Vi ho letto questa cosa perché qui c'è traccia del miglior giornalismo possibile, che è un giornalismo che non esagera, che appunto sta coi piedi molto per terra . E' per questo che io prima dicevo che Paola è stata una figura molto anomala nel panorama italiano, come in quello internazionale, ha scelto di scrivere questo tipo di cose e di essere attivista. Io credo che noi abbiamo bisogno di attivisti e non solo di giornalisti e di letterati, e dico attivista nel senso di persone dotate di capacità di capire, di prevedere e che non hanno paura di prendere posizione, di mandare veramente al diavolo quella categoria con cui spesso si educano i giornalisti, che è quella dell'oggettività. L'oggettività è una cosa strana, è una cosa che serve ad altro non a raccontare il mondo reale, l'oggettività è, diciamocelo pure, una balla, perché comunque sia, è impossibile guardare il mondo senza avere una posizione, se uno è alto lo vede da un po' più su, se uno è basso lo vede da un po' più giù, se uno è una donna lo vede in un modo, se uno è un uomo lo vede in un altro... Queste figure come Paola e come Kapuscinski, ci danno una buona, buonissima indicazione.

Intervento

Io non conoscevo Paola, conosco però i suoi scritti, mi ricordo che del Corriere aspettavo con ansia quegli articoli, li ho anche ritagliati e conservati. Alcune cose su quello che è stato detto. Uno: lo sguardo, se ne è parlato anche ieri, lo sguardo con cui guardiamo il mondo cambia e allora è importante capire qual è lo sguardo con cui osserviamo. Io credo che comunque il giornalista si deve immergere nella realtà e deve assumere uno sguardo. Ricordo che Grossman in una lettera aperta che ha scritto, credo a Sharon, diceva: "per favore provi a guardare i palestinesi non più dal mirino del fucile, scoprirà che sono molto simili a noi, che c'è un popolo che soffre". I o credo che noi dobbiamo smettere di guardare dal mirino della notizia, noi cerchiamo la notizia. 
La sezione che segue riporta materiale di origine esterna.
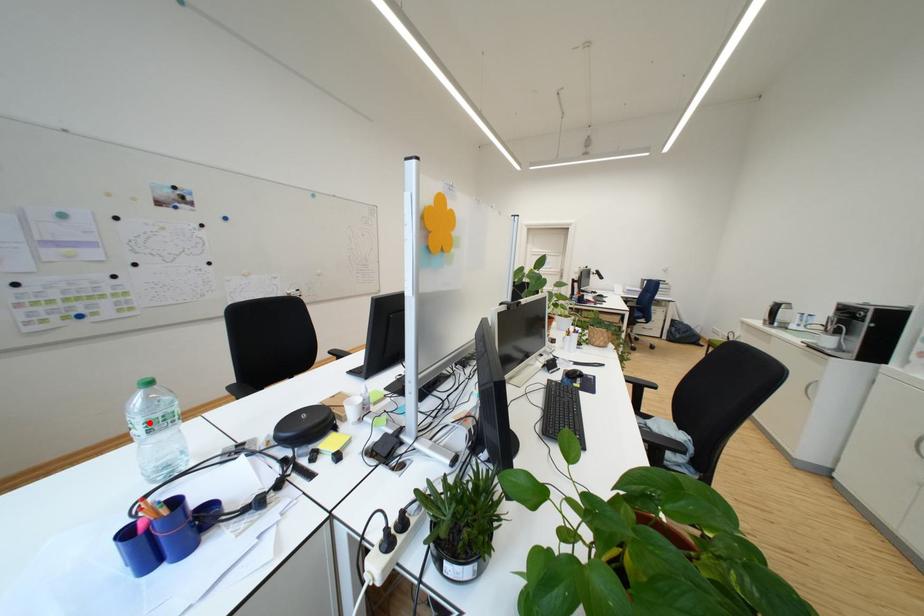
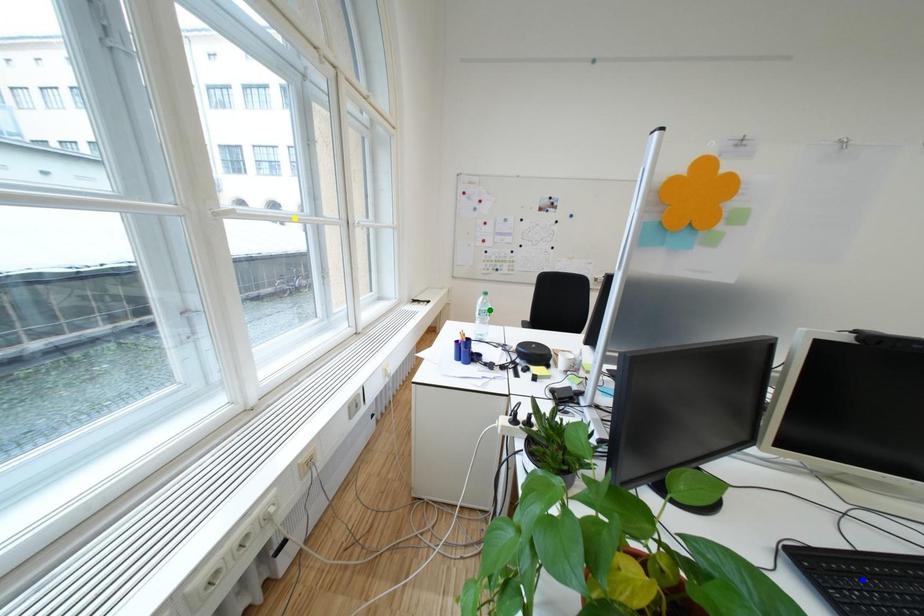
Question: I am providing you with two images of the same scene from different viewpoints. A red point is marked on the first image. You are given multiple points on the second image. Which spot in image 2 lines up with the point in image 1?

Choices:
 (A) blue point
 (B) yellow point
 (C) green point

Answer: (C)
Guerra in Iraq. Ricordo un servizio di Giovanna Botteri al Tg2 dove non c'erano blindati come abbiamo visto mille volte, la Botteri ci ha raccontato la guerra in Iraq attraverso il silenzio ammutolito di una bambina che non è più riuscita a parlare dopo il bombardamento. Quello era un modo diverso di raccontare la guerra ed è un modo che non trova spazio nei giornali. Non è un caso che Paola non fosse una giornalista e fosse autorizzata a raccontare una guerra in modo diverso. Io ricordo che Paola scriveva delle rughe dei profughi, mi ricordo della farina portata in un posto in cui non c'erano forni, perché anche questa era la guerra… Allora lo sguardo che deve essere uno sguardo che conosce, che condivide e che va al di là delle notizie.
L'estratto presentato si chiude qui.